Supported Stores offer flexible options for data persistence and analysis. These include Hugging Face Datasets, DuckDB, Argilla, and OpenTelemetry. Each store provides different capabilities for viewing, querying, and annotating your AI interaction data.
Why Use Observers
Observers provides a crucial layer for understanding and improving your AI applications. By automatically tracking interactions, it helps in:
- Debugging and Performance Monitoring: Gain insights into how your LLMs are performing, identify errors, and monitor latency or token usage.

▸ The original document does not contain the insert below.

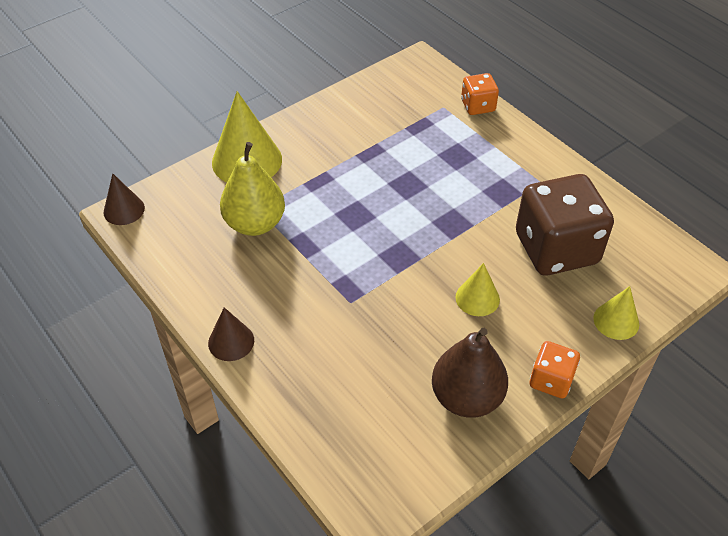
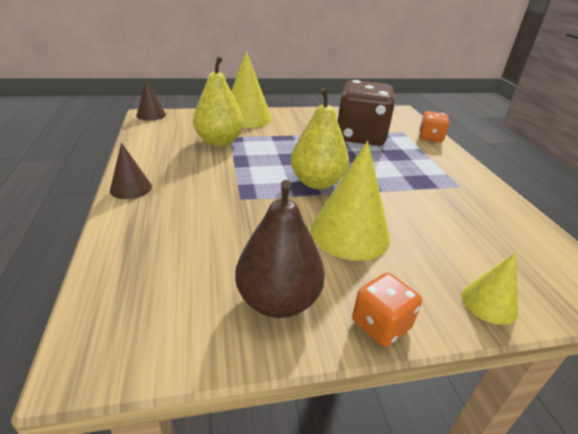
camera: 25 degrees right, 15 degrees down
(406, 243) = (317, 182): none -> yellow pear
(477, 298) = (349, 233): yellow cone -> yellow cone, size x1.81
(556, 249) = (450, 227): brown dice -> brown dice (360, 136)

- Data Collection for Fine-tuning: Easily collect interaction data that can be used to fine-tune models or improve prompts.
- Compliance and Auditing: Maintain a clear record of AI model inputs and outputs for compliance or auditing purposes.
- Flexibility: Its modular design allows you to switch between different LLM providers and storage solutions without significant code changes.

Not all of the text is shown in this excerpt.